Según
mis padres habíamos sido uña y carne de niños. Ella, tres años
mayor que yo, proclamaba a los cuatro vientos que éramos novios y me
mangoneaba a su antojo. Ése era todo el recuerdo que yo tenía de la
prima Elena, lo que me habían contado. Pues bien, muy gorda la debía
haber liado cuando a sus diecisiete años la enviaban a la otra punta
del planeta. Yo tendría que dejarle mi cuarto y trasladarme al
trastero. Me pidieron encarecidamente que no le hiciese preguntas y
que llevase “cuidado”.
El
primer día que llegó, no nos habló a ninguno de los tres ni
siquiera se quitó las gafas de sol. Al día siguiente, su actitud
era bien distinta y se deshizo en “por favor, tía”, “gracias,
tío”, “permíteme, primo”. Sus palabras amables combatían con
su mirada penetrante y escrutadora. Nos estaba estudiando. Por la
noche, se coló en mi trastero. Parecía otra, algo se había hecho
en los ojos, los enmarcaba una sombra oscura del mismo color de su
minúsculo short y el top, que no era muy distinto a un sujetador. Se
acercó moviendo el mundo con sus caderas y se sentó en mi cama.
- Hay que ser valientes, ¿no crees? Ya habrá tiempo de pensar en las consecuencias.
Me
pareció una extraña manera de iniciar una conversación. Sacó dos
cigarrillos de la nada y me dijo:
- Fuma. ¿Te lo han contado ya? ¿Sabes por qué estoy aquí?
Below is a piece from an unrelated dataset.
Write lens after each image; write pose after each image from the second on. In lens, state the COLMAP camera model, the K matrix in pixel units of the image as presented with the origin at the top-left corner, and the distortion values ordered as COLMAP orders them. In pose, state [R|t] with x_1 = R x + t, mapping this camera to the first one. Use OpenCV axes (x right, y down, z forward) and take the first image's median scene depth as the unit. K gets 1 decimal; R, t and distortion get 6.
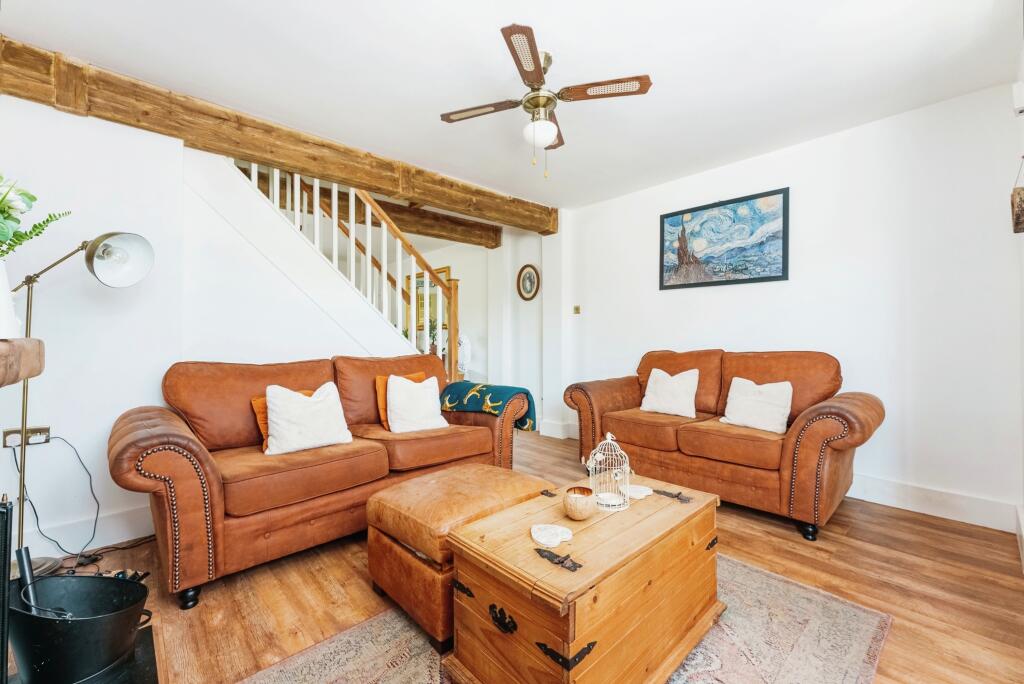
lens RADIAL K [[421.8, 0, 504.2], [0, 421.8, 338.0], [0, 0, 1]] dist [0.000238, 0.000155]
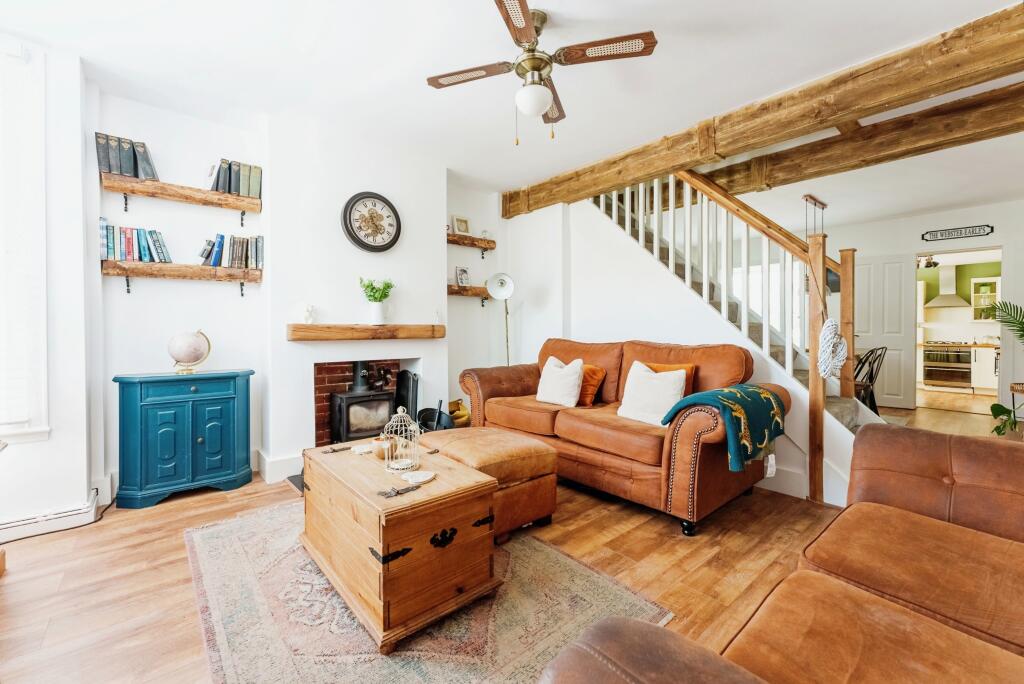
lens RADIAL K [[421.8, 0, 504.2], [0, 421.8, 338.0], [0, 0, 1]] dist [0.000238, 0.000155]
pose [[-0.042114, 0.031539, -0.998615, 0.681949], [0.001133, 0.999503, 0.031519, 0.000283], [0.999112, 0.000196, -0.042129, 0.656753]]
- Me temo que para arruinarme la vida.- Me miró a los ojos, yo esperaba una sonrisa, pero no ocurrió. Asintió:
- Muy bien, chico listo. Me gusta cómo piensas. Prepárate que esta noche nos vamos a divertir.
Cuando
me vine a dar cuenta estábamos en el metro y Elena llevaba una
cerveza en la mano. Caminaba un paso por delante de mí sin
permitirme ver otra cosa que no fuera ella. Se giró y nos quedamos a
un milímetro, llevó su mano hacia mi cara, anticipé una caricia o
una palmada pero en lugar de eso, agarró mis gafas y las lanzó a la
vía.
- Ve a buscarlas, chico triste. Quiero ver qué tan valiente eres.
Tenía
miedo, aquellas gafas no me importaban nada, pero a Elena no se le
podía decir que no.
Descendí
a la vía, nadie se inmutó al ver semejante cosa. Elena me miraba
con la cabeza inclinada y los brazos en jarras. Mi corazón sonaba
por la megafonía y me impedía escuchar el sonido de la máquina que
se aproximaba, los ojos de Elena eclipsaban las luces que se
acercaban hacia mí. Me maldije por mi estupidez y traté de salir de
ahí lo antes posible. Me esperaba la mano fría y blanca de Elena
que me ayudó a subir. La abracé temblando y ella me susurró al
oído:
- La última vez que nos besamos estábamos debajo de una mesa, lo recuerdo.
Regresamos
a casa en silencio, ella un paso por delante de mí, con los
auriculares en los oídos, creo que sin escuchar nada. Yo, tratando
de recordar aquel beso infantil bajo la mesa.
- Esta noche dormimos juntos. ¿Sabes? Para poder pecar a lo grande hay que parecer ejemplar a los ojos de los estúpidos.- Me dijo.
Llegamos
a casa, deshizo su cama y se acomodó en la mía. Esa sería nuestra
rutina, retarme cada noche, hacerme vivir y morir a un tiempo y
meterse en mi cama. Por la mañana antes de que el resto despertara,
se mudaba a su dormitorio y bajaba a desayunar con carita de niña
buena y vestida como una catequista.
La
dulce Elena de día, me ofrecía una manzana envenenada cada noche.
“A ver qué tan valiente eres” comenzaba y me quitaba la cartera
y me indicaba: “Quiero que entres ahí y salgas con un regalo para
mí”. O “me gusta el móvil de aquel chico, quiero uno igualito,
quiero ése precisamente”. Aquello era palabra de Dios, pero un
dios insaciable que siempre quería más.
No
estoy orgulloso de nada de lo que hice. Tampoco puedo negar que
fueron probablemente los 365 días mejores de mi vida.